Logistic Regression slightly outperformed Random Forest in Precision, F1, and AUC, indicating more balanced overall performance. Random Forest, however, achieved higher Recall, meaning it can identify more actual returned orders, but at the cost of more false positives. Overall, Logistic Regression can be considered the better classification model in this project, but the AUC values of both models are only slightly above 0.5, indicating weak ability to distinguish between returned and non-returned orders.
The limited model performance may be attributed to two main factors: 1. The proportion of returned orders is low, leading to a clear class imbalance issue, making the model more likely to predict “non-return”. 2. Return behavior is typically influenced by factors such as product quality, size fit, customer expectations, and after-sales experience, which are not included in the current dataset. Nevertheless, delivery days, discount percentage, customer rating, and product category still show some association with return behavior, providing valuable insights for return management.
The regression results similarly show that both models have limited predictive ability for order quantity. Linear Regression slightly outperformed Random Forest in RMSE, MAE, and R², and can therefore be considered the better regression model in this project. However, the R² values of both models are close to zero, indicating that the available features can hardly explain the variation in order quantity. Additionally, the RMSE and MAE values suggest relatively high average prediction errors, making the predictive results less practical.
An important reason for this outcome is that the current data lacks key features closely related to purchase quantity, such as marketing activities, customer loyalty, inventory status, competitor pricing, and seasonal demand. Therefore, the existing variables cannot adequately capture the true drivers of order quantity. Despite the limited predictive performance, variables such as product category, discount percentage, price, and region still provide some business insights that can support inventory management and promotion strategy optimization.
This project completed two machine learning tasks based on an e-commerce dataset: return behavior prediction (classification) and order quantity prediction (regression).
This indicates that the features in the current dataset are insufficient for accurate prediction of return behavior and order quantity.
Nevertheless, this project still holds analytical value.
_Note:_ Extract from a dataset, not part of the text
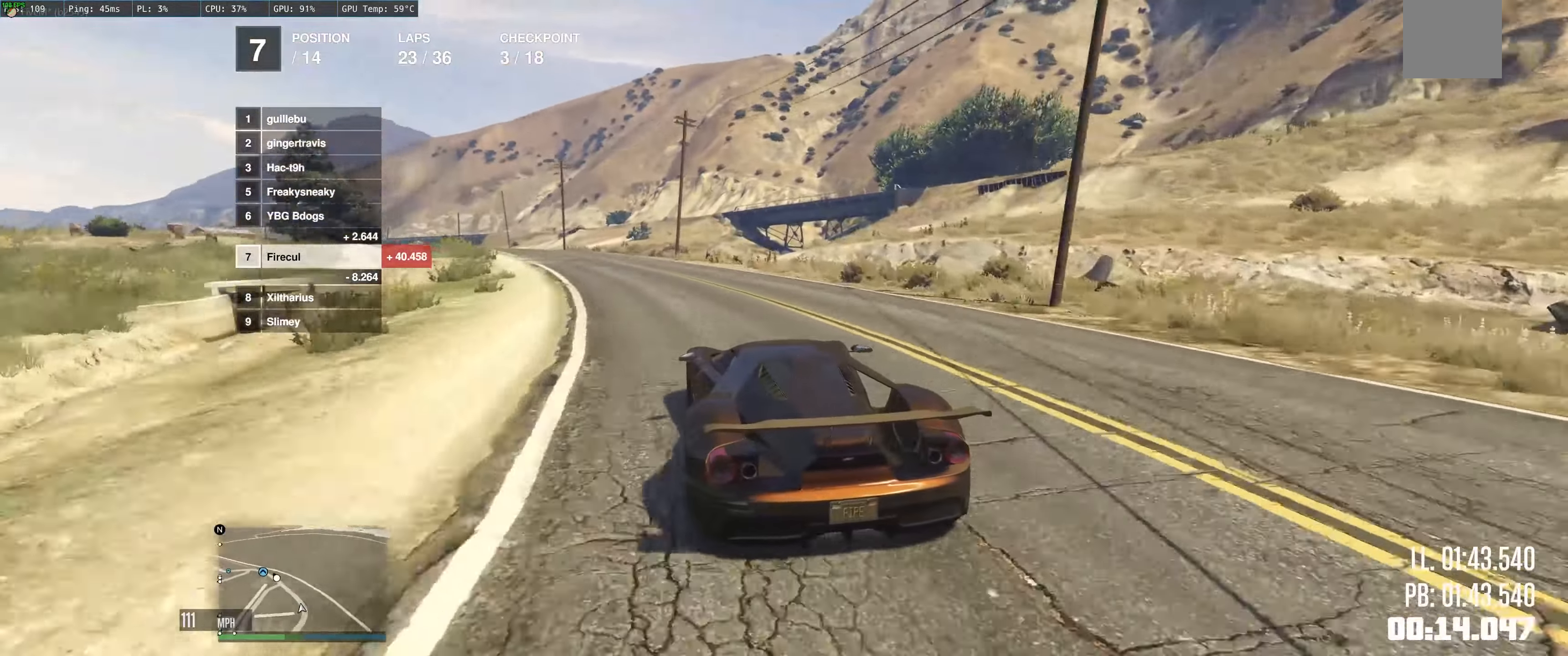
{"buttons": ["R2"], "left_stick": "up-left", "right_stick": "center", "events": [[83, "left_stick", "center"], [150, "left_stick", "up-left"]]}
The results of data cleaning, exploratory analysis, and model comparison indicate that factors such as delivery days, discount percentage, customer rating, product category, price, and region are associated with business outcomes.
Based on these findings, businesses may consider optimizing delivery efficiency, adjusting promotion strategies, strengthening quality management for high-return categories, and collecting richer customer behavior and product information in the future. Overall, even with limited predictive performance, a complete data science analytical process can still provide meaningful support for business decision-making.